Which cache replacement policy would best fit our needs? When the cache is full, and we want to replace a chunk with a newer/hotter chunk, how would we choose? Least Recently Used (LRU) can be a reasonable policy for our system. Under this policy, we discard the least recently used chunk first. Similarly, we can have a cache for Metadata DB.

Conflict Management and Data Integrity

Let’s now discuss how we can handle version conflicts in a collaborative file editing scenario ensuring data integrity and making sure that users are notified when their file is being updated by their collaborators.

Client-side :

The indexer monitors local changes made by the user and communicates with the server to check for changes made by other collaborators. By comparing versions, it can identify potential conflicts during the editing process.
In cases when the system by itself is not able to resolve conflicts, the client can provide an intuitive interface, highlighting conflicting changes, and allowing the user to easily understand and resolve conflicts.
In case of real-time collaboration, the communicates with the server during editing, the user interface should be able to show how and where multiple collaborators are making edits.

Server-Side

The server, particularly the Synchronization Service, is responsible for implementing conflict resolution logic.
The server maintains version control mechanisms.By keeping a detailed version history, the server ensures that users can roll back to previous versions, providing an additional layer of control in case conflicts cannot be resolved manually.
If the server is not able to resolve the conflicts on its own, it can send notification to the user and communicate that the user needs to compare versions and provide conflict resolution.

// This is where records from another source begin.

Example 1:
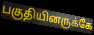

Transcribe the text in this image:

பகுதியினருக்கே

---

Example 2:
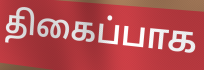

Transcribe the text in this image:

திகைப்பாக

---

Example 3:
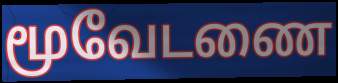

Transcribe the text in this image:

மூவேடணை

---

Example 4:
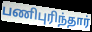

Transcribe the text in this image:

பணிபுரிந்தார்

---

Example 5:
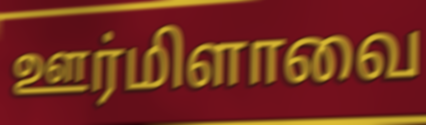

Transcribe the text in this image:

ஊர்மிளாவை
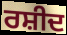
ਰਸ਼ੀਦ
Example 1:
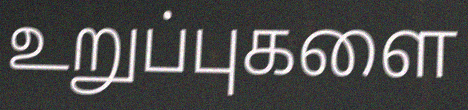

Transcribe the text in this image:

உறுப்புகளை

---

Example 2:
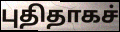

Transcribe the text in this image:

புதிதாகச்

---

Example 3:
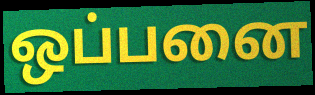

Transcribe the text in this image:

ஒப்பனை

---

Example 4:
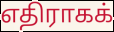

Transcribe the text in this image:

எதிராகக்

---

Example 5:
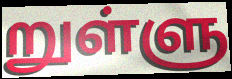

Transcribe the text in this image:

றுள்ளு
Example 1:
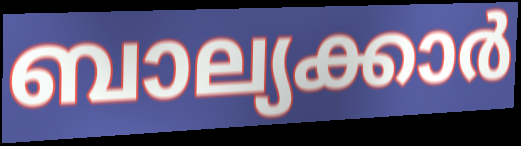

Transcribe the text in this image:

ബാല്യക്കാർ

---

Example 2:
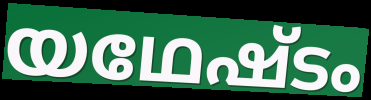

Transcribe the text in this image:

യഥേഷ്ടം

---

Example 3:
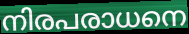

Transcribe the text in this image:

നിരപരാധനെ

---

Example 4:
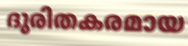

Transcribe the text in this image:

ദുരിതകരമായ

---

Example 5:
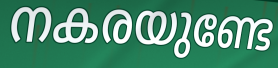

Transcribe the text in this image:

നകരയുണ്ടേ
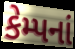
કેમ્પનાં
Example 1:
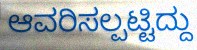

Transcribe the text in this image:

ಆವರಿಸಲ್ಪಟ್ಟಿದ್ದು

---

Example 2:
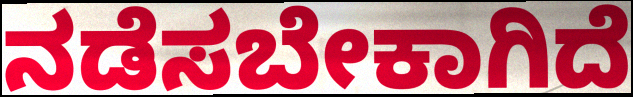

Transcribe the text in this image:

ನಡೆಸಬೇಕಾಗಿದೆ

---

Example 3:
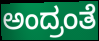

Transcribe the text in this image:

ಅಂದ್ರಂತೆ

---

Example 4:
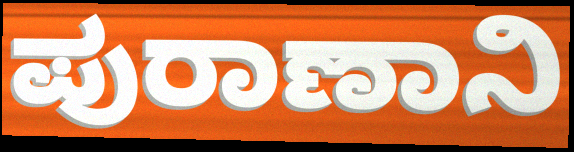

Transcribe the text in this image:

ಪುರಾಣಾನಿ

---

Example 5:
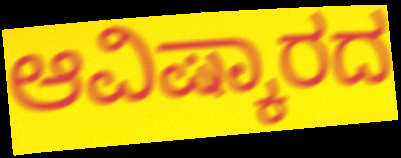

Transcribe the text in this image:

ಆವಿಷ್ಕಾರದ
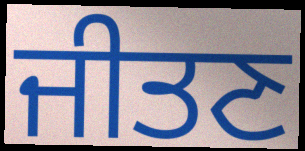
ਜੀਤਣ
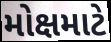
મોક્ષમાટે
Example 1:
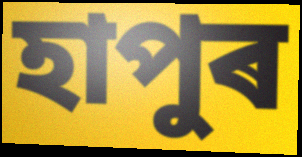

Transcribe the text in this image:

হাপুৰ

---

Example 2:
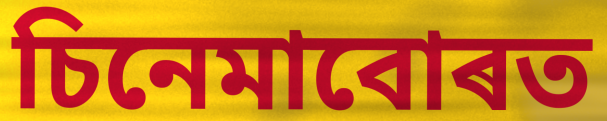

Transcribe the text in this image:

চিনেমাবোৰত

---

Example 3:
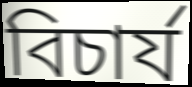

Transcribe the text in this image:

বিচাৰ্য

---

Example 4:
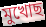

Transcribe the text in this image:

মুখোছ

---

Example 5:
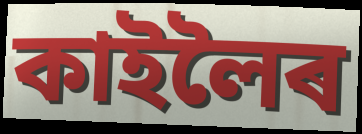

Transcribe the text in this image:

কাইলৈৰ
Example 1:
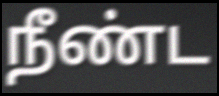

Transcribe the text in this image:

நீண்ட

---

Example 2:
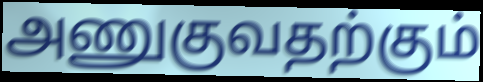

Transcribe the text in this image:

அணுகுவதற்கும்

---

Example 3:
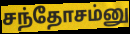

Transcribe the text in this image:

சந்தோசம்னு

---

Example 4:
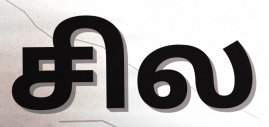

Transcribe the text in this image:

சில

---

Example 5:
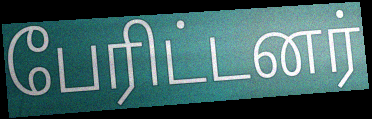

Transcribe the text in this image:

பேரிட்டனர்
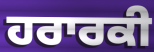
ਹਰਾਰਕੀ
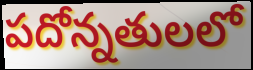
పదోన్నతులలో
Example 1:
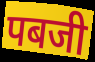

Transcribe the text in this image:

पबजी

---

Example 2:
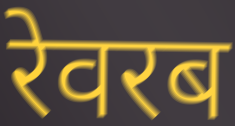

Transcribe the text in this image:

रेवरब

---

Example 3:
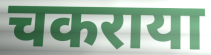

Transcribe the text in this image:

चकराया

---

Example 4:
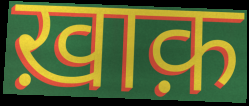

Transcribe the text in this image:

ख़ाक़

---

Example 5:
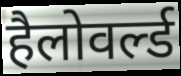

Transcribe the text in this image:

हैलोवर्ल्ड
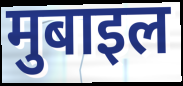
मुबाइल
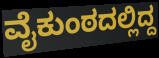
ವೈಕುಂಠದಲ್ಲಿದ್ದ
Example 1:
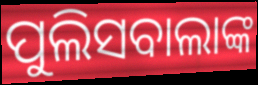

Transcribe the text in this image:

ପୁଲିସବାଲାଙ୍କ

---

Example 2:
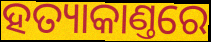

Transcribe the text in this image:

ହତ୍ୟାକାଣ୍ତରେ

Conflict Resolution Strategies:

Automatic Conflict Resolution: For simple conflicts, the system can automatically merge changes based on predefined rules. For example, if two users insert text at different positions in the file, the system can merge these changes without user intervention.
Manual Conflict Resolution: For complex conflicts, such as changes to the same line of text by two users, the system should provide tools for users to manually resolve conflicts. This could involve highlighting conflicting changes and allowing users to choose which version to keep.

Trade offs/Tech choices

An interesting trade-off is data robustness vs data privacy.

Privacy laws require that users can delete their data completely.

However, to be able to recover data from a disaster, it's important that the files are copied for backup in multiple places.

A reliable metadata store (e.g. in RDB) should remember where all the copied chunks are located, including backups. This way, when a user decides to delete the files, all the copies (copied chunks) are deleted.

Failure scenarios/bottlenecks

Try to discuss as many failure scenarios/bottlenecks as possible.

Future improvements

Adding File Versioning System: Implement a versioning system allows users to revert to any historical version of a file. This can be achieved by extending the Metadata Database to store detailed version information and integrating it with the Chunker to efficiently manage and retrieve historical file versions.
Optimized Chunking Algorithm:Explore and implement an optimized chunking algorithm that adapts dynamically to different file types and sizes, reducing the average chunk size for small files and improving upload/download efficiency. This enhancement in the Chunker component would further minimize bandwidth usage and enhance overall system performance.